O tema do último dia da VI Semana de Fotojornalismo da Jornalismo Júnior foi Sutilezas do caos. Por cerca de duas horas, os fotojornalistas Evandro Teixeira e Victor Moriyama contaram suas experiências em meio a situações de tensão e conflito, e suas percepções ao registrar imagens delicadas em momentos caóticos.
“O planeta está em caos permanente”
O primeiro palestrante a falar foi Victor Moriyama. Formado em Rádio e TV pela faculdade Cásper Líbero, hoje atua como editor de fotografia para o site O Eco, fotógrafo stringer da agência France Press (AFP) e no jornal O Vale, da cidade de São José dos Campos (SP).
Ele busca situações extremas para serem registradas. Foi o caso, por exemplo, da ocupação do Complexo do Alemão pela Polícia Carioca em 2010. Lá, ele também comprovou a subjetividade do caos. “O que me chamou a atenção é que para as pessoas que vivem esse dia-a-dia, isso é normal. A gente acaba criando um clima de caos e boa parte da população não está preocupada com isso, não se sente atingida. Pra mim pode ser caótico, mas não pra eles”.
Em meio a tanques e fuzis, viu uma cena inusitada: uma mãe carregando um grande bolo pela rua, para a festa de quinze anos de sua filha. Nem mesmo a situação conturbada a sua volta a impediu de comemorar o aniversário da garota: “Acho incrível como para essas pessoas, a vida anda”, comenta.
O fotojornalista afirma que o mundo nunca está em equilíbrio. “O caos está presente a todo instante se a gente for procurar. E o fotógrafo sempre procura uma situação que contraste com isso”. Foi o que ele fez ao registrar imagens do Haiti – pós terremoto de 2010. De lá ele trouxe fotografias que mostram a busca humana de normalidade frente a completa desestabilidade – como a de uma missa realizada fora de uma Igreja em ruínas.

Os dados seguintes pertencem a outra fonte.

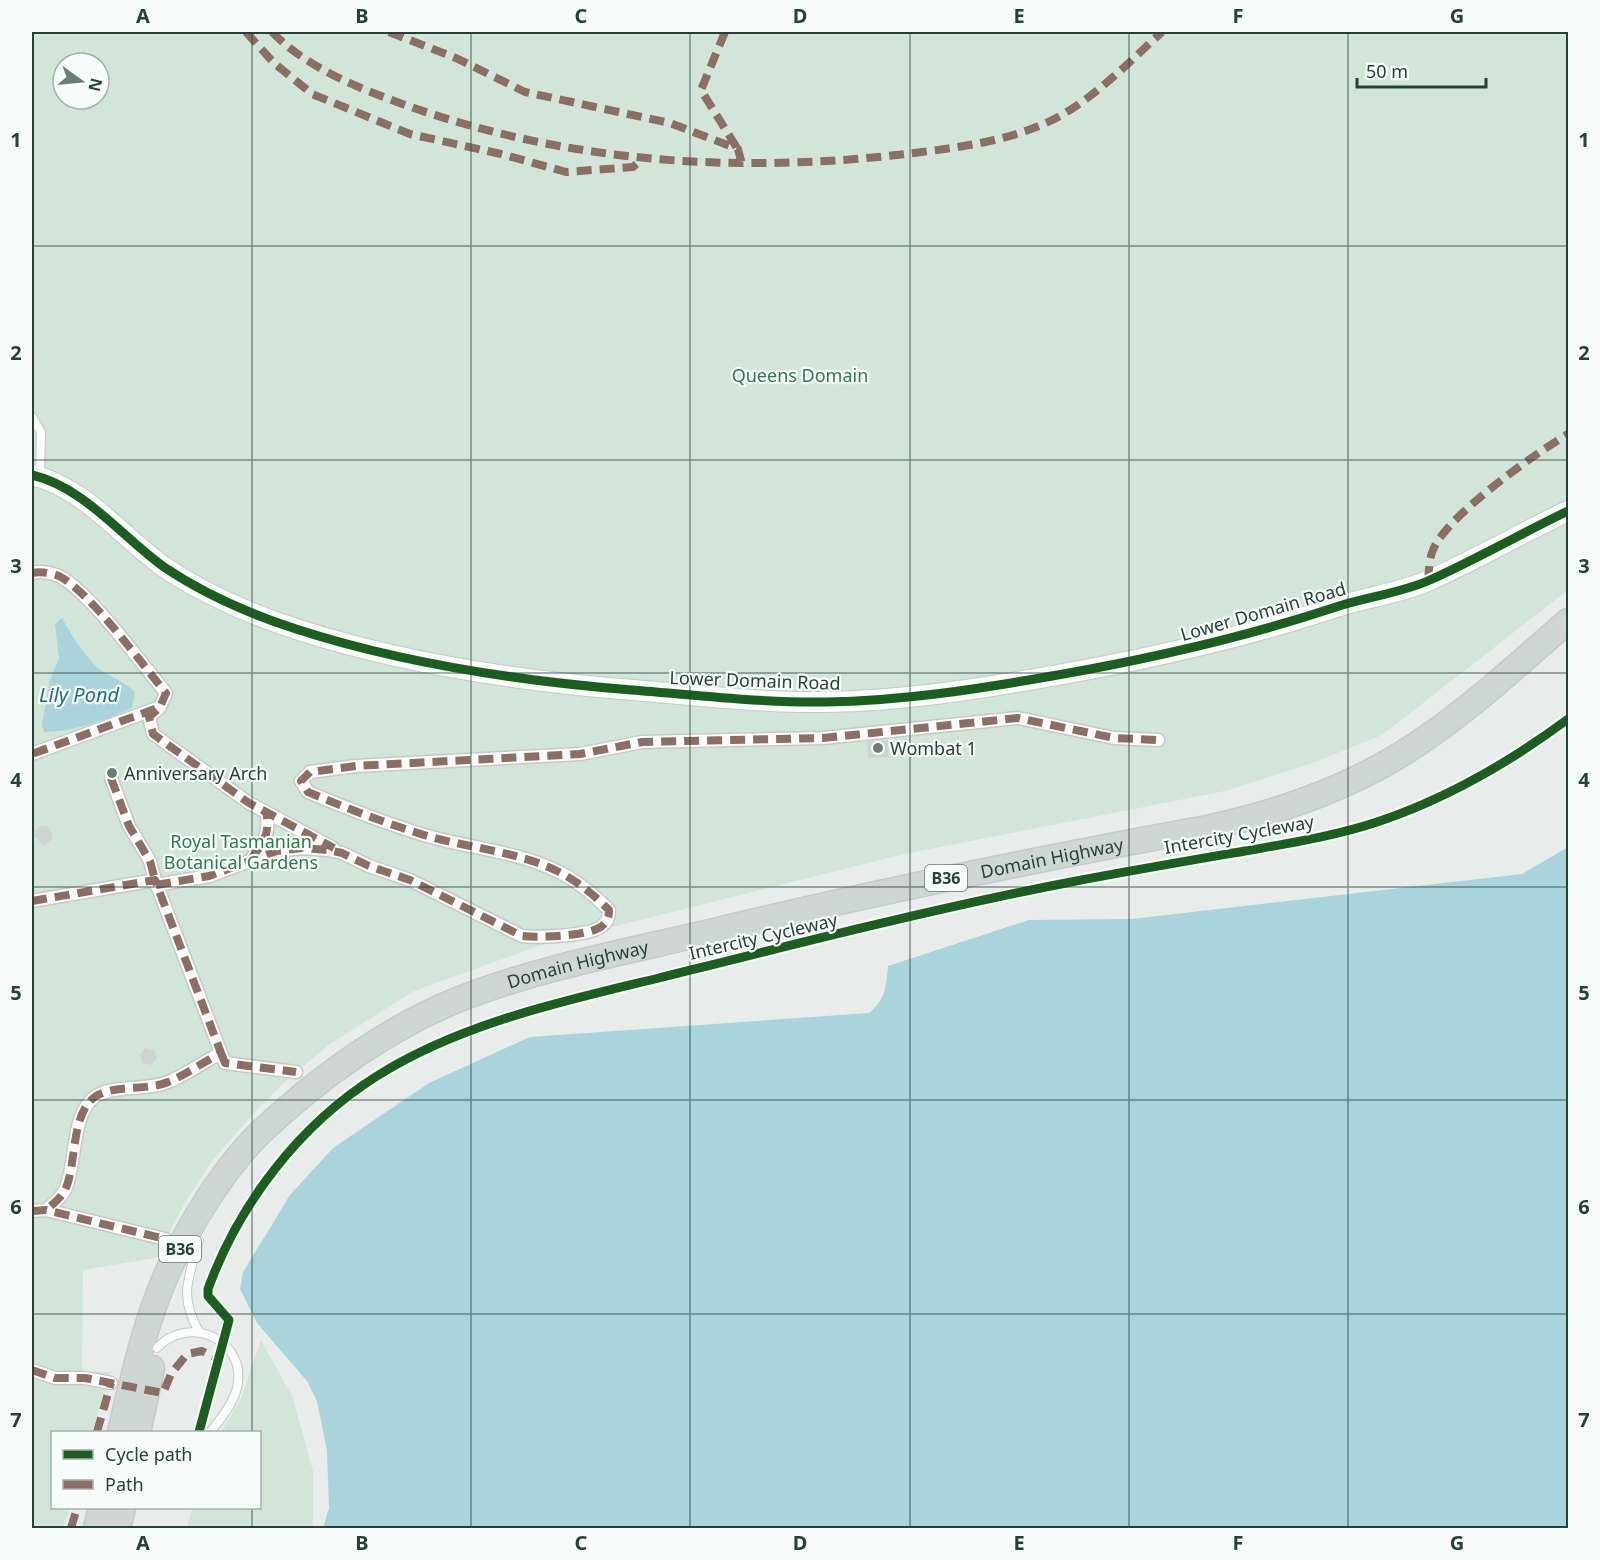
<svg xmlns="http://www.w3.org/2000/svg" width="1600" height="1560" font-family="'Noto Sans',sans-serif">
	<rect width="100%" height="100%" fill="#e8edeb"/>
	<path fill="#d1e6d8" fill-rule="evenodd" d="M32,32h1536v558l-186,145 -72,29 -85,27 -325,64 -356,89 -130,47 -84,53 -34,28 -34,32 -50,57 -27,42 -29,55 -73,12 -1,101 29,1 -19,60h-40v76h18l-7,20h-31zM63,63h36v36h-36z
		M261,1340l32,58 20,73v57h-126l5,-20h68v-76h-39l20,-34z"/>
	<path fill="#a9d4db" d="M62,618c8,15 24,40 37,51 12,9 25,12 36,23l-3,16c-27,12 -58,24 -88,24l-2,-8 8,-44 9,-22 -4,-34z
		M1568,847v681h-1245l6,-20 -2,-57 -10,-50 -10,-20 -50,-58 -17,-34 3,-17 47,-77 43,-47 96,-65 101,-46 339,-24c17,-14 17,-27 19,-47l141,-46 103,-1 390,-45z"/>
	<path fill="#cfd4d2" d="M888,740l1,17 -21,1 -1,-16z
		M40,826h7l5,6v7l-8,7 -12,-12z
		M145,1048l9,2 3,8 -6,7 -9,-2 -2,-9z"/>
	<g fill="none" stroke-linecap="round" stroke-linejoin="round">
		<g stroke="#c5cac8" stroke-width="10">
			<path id="service" d="M32,417l9,15 -1,44
				M199,1240c-10,39 -21,54 0,92
				M157,1348c31,-34 91,-9 80,40 -4,16 -17,32 -27,44"/>
		</g>
		<g stroke="#c5cac8" stroke-width="15">
			<path id="pedestrian" d="M32,573c8,-2 19,0 27,3 32,17 82,87 107,117l-6,14 -128,47
				M159,708l-10,9 4,17 96,69 84,45
				M111,778l18,48 21,35 5,19
				M250,861c13,-17 21,-28 16,-49
				M156,885l53,-9 68,-25 25,-3 26,2 14,3 27,13 41,14 112,56c15,2 69,0 80,-10 6,-5 7,-9 7,-16 -15,-15 -33,-30 -52,-39 -41,-20 -89,-23 -133,-36 -39,-12 -78,-27 -116,-43l-7,-11 9,-9 46,-6 224,-12 62,-12 181,-4 195,-20 96,20 44,2
				M32,901l123,-21 66,173c-18,9 -35,22 -53,29 -21,9 -51,2 -72,14 -26,17 -19,70 -31,94 -4,8 -12,14 -19,20
				M221,1053l4,10 71,9
				M32,1211l14,-1 119,29
				M32,1370l23,8h30l26,5"/>
		</g>
		<g stroke="#c5cac8" stroke-width="22">
			<path id="tertiary" d="M32,475c52,12 90,62 132,92 40,27 86,47 132,62 108,35 223,52 336,61 64,5 129,13 194,12 76,-1 152,-13 226,-26 97,-17 191,-38 284,-69 31,-10 65,-14 94,-27 47,-21 92,-47 138,-69"/>
		</g>
		<g stroke="#c3ccc9" stroke-width="27">
			<g id="primary">
				<path id="s1" d="M120,1432c13,-54 25,-110 48,-161 21,-46 57,-105 94,-140 55,-52 124,-102 195,-131 83,-33 174,-49 261,-70 162,-39 325,-72 489,-102 70,-15 137,-38 198,-76 59,-37 111,-86 163,-131"/>
				<path d="M138,1432l14,-64"/>
				<path d="M96,1528l5,-20"/>
				<path d="M118,1528l5,-20"/>
			</g>
		</g>
		<use href="#service" stroke="#fcfcfc" stroke-width="8"/>
		<use href="#pedestrian" stroke="#fcfcfc" stroke-width="12"/>
		<use href="#tertiary" stroke="#fcfcfc" stroke-width="20"/>
		<use href="#primary" stroke="#cfd7d5" stroke-width="24"/>
		<path stroke="#8d6e63" stroke-width="8" stroke-dasharray="15 8" stroke-linecap="butt" d="M246,32l28,31 38,31 98,40 91,20 65,18 67,-5 8,-7
			M272,32c33,34 81,54 125,70 161,59 329,72 500,53 50,-6 107,-12 153,-34 41,-19 79,-59 112,-89
			M389,32l67,26 69,34 145,31 68,26 4,15
			M725,32l-24,58 36,58
			M32,573c8,-2 19,0 27,3 32,17 82,87 107,117l-6,14 -128,47
			M1428,581c1,-10 1,-22 5,-31 13,-34 103,-97 135,-116
			M157,710l-8,7 4,17 96,69 85,45
			M111,778l18,48 21,35 5,19
			M250,860c13,-16 21,-27 16,-48
			M156,885l53,-9 68,-25 25,-3 26,2 14,3 27,13 41,14 112,56c15,2 69,0 80,-10 6,-5 7,-9 7,-16 -15,-15 -33,-30 -52,-39 -41,-20 -89,-23 -133,-36 -39,-12 -78,-27 -116,-43l-7,-11 9,-9 46,-6 224,-12 62,-12 181,-4 195,-20 96,20 44,2
			M32,901l123,-21 66,173c-18,9 -35,22 -53,29 -21,9 -51,2 -72,14 -26,17 -19,70 -31,94 -4,8 -12,14 -19,20
			M221,1053l4,10 71,9
			M32,1211l14,-1 119,29
			M32,1370l23,8h30l78,15 8,-19 16,-20 15,-3 17,8
			M97,1432l14,-49
			M71,1528l6,-20"/>
		<g stroke="#f7fbf9" stroke-width="13">
			<path id="cycleway" d="M32,475c52,12 90,62 132,92 40,27 86,47 132,62 108,35 223,52 336,61 64,5 129,13 194,12 76,-1 152,-13 226,-26 97,-17 191,-38 284,-69 31,-10 65,-14 94,-27 47,-21 92,-47 138,-69
				M199,1432l30,-112 -21,-24v-7c31,-85 91,-164 169,-213 84,-53 187,-75 282,-98 136,-34 273,-69 412,-96 57,-11 116,-21 174,-31 45,-8 91,-15 135,-30 68,-23 130,-59 188,-102"/>
		</g>
		<use href="#cycleway" stroke="#1b5e20" stroke-width="9"/>
	</g>
	<path fill="none" stroke="#24423a" stroke-width="1.5" stroke-opacity="0.55" d="M252,32v1400M471,32v1496M690,32v1496M910,32v1496M1129,32v1496M1348,32v1496M32,246h1536M32,460h1536M32,673h1536M32,887h1536M32,1100h1536M32,1314h1536M252,1508v20"/>
	<g fill="#697e78" stroke="#f7fbf9" stroke-width="2">
		<circle cx="878" cy="748" r="6"/>
		<circle cx="112" cy="773" r="6"/>
	</g>
	<g text-anchor="middle" dominant-baseline="central" stroke-width="4.5" stroke-linejoin="round" paint-order="stroke">
		<g fill="#f7fbf9" stroke="#637a73" stroke-width="1.5">
			<rect x="925" y="865" width="42" height="26" rx="4.5"/>
			<rect x="159" y="1236" width="42" height="26" rx="4.5"/>
		</g>
		<g font-size="16" font-weight="bold" fill="#24423a">
			<text x="946" y="878">B36</text>
			<text x="180" y="1249">B36</text>
		</g>
		<g font-size="18" fill="#2d7a4b" stroke="#f7fbf9">
			<text x="800" y="375">Queens Domain</text>
			<text x="241" y="841">Royal Tasmanian<tspan x="241" dy="21">Botanical Gardens</tspan></text>
		</g>
		<g font-size="18" fill="#24423a" stroke="#f7fbf9">
			<text transform="translate(1263 611) rotate(-16)">Lower Domain Road</text>
			<text transform="translate(755 680) rotate(2)">Lower Domain Road</text>
			<text transform="translate(1239 834) rotate(-10)">Intercity Cycleway</text>
			<text stroke="none"><textPath href="#s1" startOffset="1186">Domain Highway</textPath></text>
			<text transform="translate(763 936) rotate(-13)">Intercity Cycleway</text>
			<text stroke="none"><textPath href="#s1" startOffset="700">Domain Highway</textPath></text>
		</g>
		<g font-size="18" fill="#24423a" stroke="#f7fbf9" text-anchor="start">
			<text x="890" y="748">Wombat 1</text>
			<text x="124" y="773">Anniversary Arch</text>
		</g>
		<g font-size="20" font-style="italic" fill="#1c6f80" stroke="#f7fbf9">
			<text x="79" y="694">Lily Pond</text>
		</g>
	</g>
	<rect width="1600" height="1560" fill="none" stroke="#f7fbf9" stroke-width="66"/>
	<rect x="51" y="1431" width="210" height="78" fill="#f7fbf9" stroke="#a3b1ad" stroke-width="1.5"/>
	<rect x="63" y="1450" width="30" height="9" fill="#1b5e20" stroke="#a3b1ad" stroke-width="1.5"/>
	<text x="105" y="1461" font-size="18" fill="#24423a">Cycle path</text>
	<rect x="63" y="1480" width="30" height="9" fill="#8d6e63" stroke="#a3b1ad" stroke-width="1.5"/>
	<text x="105" y="1491" font-size="18" fill="#24423a">Path</text>
	<g transform="translate(81 81) rotate(105)"><circle r="28" fill="#f7fbf9" stroke="#a3b1ad" stroke-width="1.5"/>
	<path d="M0-4.5L10 22L0 15L-10 22Z" fill="#697e78"/>
	<text y="-9" font-size="16" font-weight="bold" text-anchor="middle" fill="#24423a">N</text>
	</g>
	<path d="M1357 78v9h129v-9" fill="none" stroke="#24423a" stroke-width="3"/>
	<text x="1366" y="78" font-size="18" fill="#24423a" stroke="#f7fbf9" stroke-width="4.5" paint-order="stroke">50 m</text>
	<rect x="33" y="33" width="1534" height="1494" fill="none" stroke="#24423a" stroke-width="2"/>
	<g font-size="20" text-anchor="middle" font-weight="bold" fill="#24423a">
		<text x="143" y="23">A</text>
		<text x="362" y="23">B</text>
		<text x="581" y="23">C</text>
		<text x="800" y="23">D</text>
		<text x="1019" y="23">E</text>
		<text x="1238" y="23">F</text>
		<text x="1457" y="23">G</text>
		<text x="16" y="147">1</text>
		<text x="1584" y="147">1</text>
		<text x="16" y="360">2</text>
		<text x="1584" y="360">2</text>
		<text x="16" y="573">3</text>
		<text x="1584" y="573">3</text>
		<text x="16" y="787">4</text>
		<text x="1584" y="787">4</text>
		<text x="16" y="1000">5</text>
		<text x="1584" y="1000">5</text>
		<text x="16" y="1214">6</text>
		<text x="1584" y="1214">6</text>
		<text x="16" y="1427">7</text>
		<text x="1584" y="1427">7</text>
		<text x="143" y="1550">A</text>
		<text x="362" y="1550">B</text>
		<text x="581" y="1550">C</text>
		<text x="800" y="1550">D</text>
		<text x="1019" y="1550">E</text>
		<text x="1238" y="1550">F</text>
		<text x="1457" y="1550">G</text>
	</g>
</svg>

Para Moriyama, há também o que ele chama de “caos existencial”. É o conceito que se tira da sua experiência na Cracolândia, em 2011: “As pessoas não tem mais referências. Elas perderam valores essenciais”.

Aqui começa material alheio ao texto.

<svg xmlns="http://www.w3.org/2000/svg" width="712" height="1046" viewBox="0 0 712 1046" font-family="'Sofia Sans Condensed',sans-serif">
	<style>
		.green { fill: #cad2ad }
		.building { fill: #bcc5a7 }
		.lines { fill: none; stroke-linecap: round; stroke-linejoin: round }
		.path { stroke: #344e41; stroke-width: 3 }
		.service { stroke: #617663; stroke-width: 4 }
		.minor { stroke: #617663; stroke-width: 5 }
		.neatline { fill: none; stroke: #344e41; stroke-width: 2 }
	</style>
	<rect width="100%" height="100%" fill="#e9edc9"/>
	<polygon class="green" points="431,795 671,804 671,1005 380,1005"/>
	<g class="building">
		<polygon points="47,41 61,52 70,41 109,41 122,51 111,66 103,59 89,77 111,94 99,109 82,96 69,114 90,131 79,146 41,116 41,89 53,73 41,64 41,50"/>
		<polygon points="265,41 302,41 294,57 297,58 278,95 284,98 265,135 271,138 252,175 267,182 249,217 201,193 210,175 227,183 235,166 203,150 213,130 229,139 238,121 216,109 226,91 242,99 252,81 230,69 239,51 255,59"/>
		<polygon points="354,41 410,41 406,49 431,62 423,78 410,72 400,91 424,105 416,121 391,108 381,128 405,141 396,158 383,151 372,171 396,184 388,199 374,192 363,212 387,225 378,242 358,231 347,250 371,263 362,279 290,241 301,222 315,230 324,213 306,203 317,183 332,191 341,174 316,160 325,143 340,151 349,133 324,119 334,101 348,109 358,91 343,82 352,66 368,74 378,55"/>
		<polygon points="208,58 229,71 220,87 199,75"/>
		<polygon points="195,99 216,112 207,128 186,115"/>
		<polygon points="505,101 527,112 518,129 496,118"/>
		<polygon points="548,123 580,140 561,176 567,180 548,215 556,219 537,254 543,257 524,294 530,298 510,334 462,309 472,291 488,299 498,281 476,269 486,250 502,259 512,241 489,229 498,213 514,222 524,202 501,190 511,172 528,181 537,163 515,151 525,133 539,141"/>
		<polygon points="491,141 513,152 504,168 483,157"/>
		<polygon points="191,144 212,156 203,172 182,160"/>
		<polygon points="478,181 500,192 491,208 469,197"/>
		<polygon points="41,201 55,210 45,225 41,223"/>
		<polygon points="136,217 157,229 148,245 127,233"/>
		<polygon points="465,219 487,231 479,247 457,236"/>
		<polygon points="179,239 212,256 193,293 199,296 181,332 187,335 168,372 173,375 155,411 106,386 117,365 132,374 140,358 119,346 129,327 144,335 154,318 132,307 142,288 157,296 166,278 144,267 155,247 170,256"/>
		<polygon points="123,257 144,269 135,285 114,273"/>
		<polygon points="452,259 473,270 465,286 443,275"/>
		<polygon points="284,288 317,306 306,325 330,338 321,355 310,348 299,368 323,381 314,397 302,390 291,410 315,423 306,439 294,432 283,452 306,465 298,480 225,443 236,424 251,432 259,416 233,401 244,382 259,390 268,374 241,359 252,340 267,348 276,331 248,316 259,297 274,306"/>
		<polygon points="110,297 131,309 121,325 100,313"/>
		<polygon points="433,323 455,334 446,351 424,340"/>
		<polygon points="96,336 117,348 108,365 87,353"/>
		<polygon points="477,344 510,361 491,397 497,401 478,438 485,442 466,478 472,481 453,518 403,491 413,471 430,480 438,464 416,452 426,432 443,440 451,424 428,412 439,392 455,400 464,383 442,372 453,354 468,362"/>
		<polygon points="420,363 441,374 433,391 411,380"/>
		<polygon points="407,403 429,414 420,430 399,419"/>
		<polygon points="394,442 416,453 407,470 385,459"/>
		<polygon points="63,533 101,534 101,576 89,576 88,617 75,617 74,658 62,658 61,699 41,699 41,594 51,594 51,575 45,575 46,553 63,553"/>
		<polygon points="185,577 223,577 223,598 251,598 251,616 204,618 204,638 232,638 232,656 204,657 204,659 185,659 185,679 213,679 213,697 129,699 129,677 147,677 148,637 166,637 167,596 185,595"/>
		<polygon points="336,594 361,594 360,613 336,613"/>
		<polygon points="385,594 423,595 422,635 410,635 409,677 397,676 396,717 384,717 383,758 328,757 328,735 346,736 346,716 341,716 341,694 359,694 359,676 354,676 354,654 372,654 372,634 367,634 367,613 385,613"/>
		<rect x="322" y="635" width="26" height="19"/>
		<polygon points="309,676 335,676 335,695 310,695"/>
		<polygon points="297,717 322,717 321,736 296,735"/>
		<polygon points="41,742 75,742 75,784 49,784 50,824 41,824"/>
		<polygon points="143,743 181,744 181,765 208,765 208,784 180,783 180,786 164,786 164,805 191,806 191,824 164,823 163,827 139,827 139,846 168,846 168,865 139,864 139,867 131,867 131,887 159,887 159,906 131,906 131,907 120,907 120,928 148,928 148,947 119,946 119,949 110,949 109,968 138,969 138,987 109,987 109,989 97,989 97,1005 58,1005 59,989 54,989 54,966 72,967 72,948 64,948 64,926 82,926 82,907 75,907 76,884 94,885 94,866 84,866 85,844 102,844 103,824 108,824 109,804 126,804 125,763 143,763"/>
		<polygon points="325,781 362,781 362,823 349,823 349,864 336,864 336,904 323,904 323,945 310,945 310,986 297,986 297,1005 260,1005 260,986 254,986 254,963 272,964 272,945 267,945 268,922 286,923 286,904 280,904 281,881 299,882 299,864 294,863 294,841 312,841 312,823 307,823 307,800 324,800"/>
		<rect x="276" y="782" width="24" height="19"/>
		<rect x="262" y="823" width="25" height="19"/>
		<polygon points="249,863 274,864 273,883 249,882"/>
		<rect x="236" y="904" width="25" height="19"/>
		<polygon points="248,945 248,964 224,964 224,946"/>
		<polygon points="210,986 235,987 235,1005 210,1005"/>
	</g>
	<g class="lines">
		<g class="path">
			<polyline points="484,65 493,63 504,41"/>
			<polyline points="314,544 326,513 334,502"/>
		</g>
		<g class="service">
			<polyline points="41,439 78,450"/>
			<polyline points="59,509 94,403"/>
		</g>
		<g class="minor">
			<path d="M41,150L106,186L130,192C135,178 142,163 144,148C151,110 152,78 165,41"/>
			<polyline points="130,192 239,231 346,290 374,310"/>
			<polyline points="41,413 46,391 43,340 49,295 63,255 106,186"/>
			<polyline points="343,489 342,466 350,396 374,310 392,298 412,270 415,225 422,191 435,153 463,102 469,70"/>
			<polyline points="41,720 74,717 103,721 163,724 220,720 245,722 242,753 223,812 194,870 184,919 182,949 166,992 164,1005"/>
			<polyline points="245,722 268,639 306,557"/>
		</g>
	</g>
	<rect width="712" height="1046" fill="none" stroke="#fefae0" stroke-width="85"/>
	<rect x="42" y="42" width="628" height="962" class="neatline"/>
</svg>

“Senhor presidente, me desculpe, é uma questão de edição”
Após o jovem Victor Moryiama, foi a vez de uma lenda do fotojornalismo brasileiro. Evandro Teixeira se consolidou na área enquanto trabalhava no Jornal do Brasil, e presenteou a plateia com muitas histórias, sem perder o bom humor nem ao relembrar-se de momentos críticos – como quando foi preso: “Peguei uma semana de cana lá na Vila Militar. Mas era divertido”. E as duas vezes que foi repreendido pelo presidente Costa e Silva: uma por conta da legenda de uma imagem e outra pela fotografia que estava na capa do jornal – decisões de responsabilidade dos editores do jornal. “Questão de edição”, ele dizia ao general.
Teixeira registrou toda a ditadura militar brasileira. “Assim que revelávamos uma imagem, fazíamos uma duplicata dela e guardávamos”. Era a maneira de preservar os registros fotográficos da destruição da censura.
Ele sempre teve a noção da importância do que suas lentes captavam e não media esforços para proteger seu material. Em uma ocasião, seus filmes foram salvos por uma moça caridosa – que os escondeu na calcinha. As soluções para que fatos como A Passeata dos 100 mil não caíssem para sempre no esquecimento, deveriam ser criativas, já que os fotógrafos não eram tratados com nenhuma cortesia: “Você tinha que correr. Quando você não era massacrado, você tinha que ter pernas. E eu tinha pernas. Nem tudo foi salvo. Mas o que foi, está aí, contando a história pra vocês”.
A prioridade de Teixeira sempre foi fotografar. Fosse quando entrava com câmeras silenciosas em quartos de generais doentes, ou quando presenciou um momento de extrema dor: a da morte do poeta chileno Pablo Neruda. Ele foi o único fotógrafo a cobrir o fato: o Chile passava por sua própria ditadura militar e a mídia local foi impedida de acessar o enterro – o qual Teixeira não deixou de registrar, apesar de tudo: “Chorei pra burro. Mas continuei fotografando”.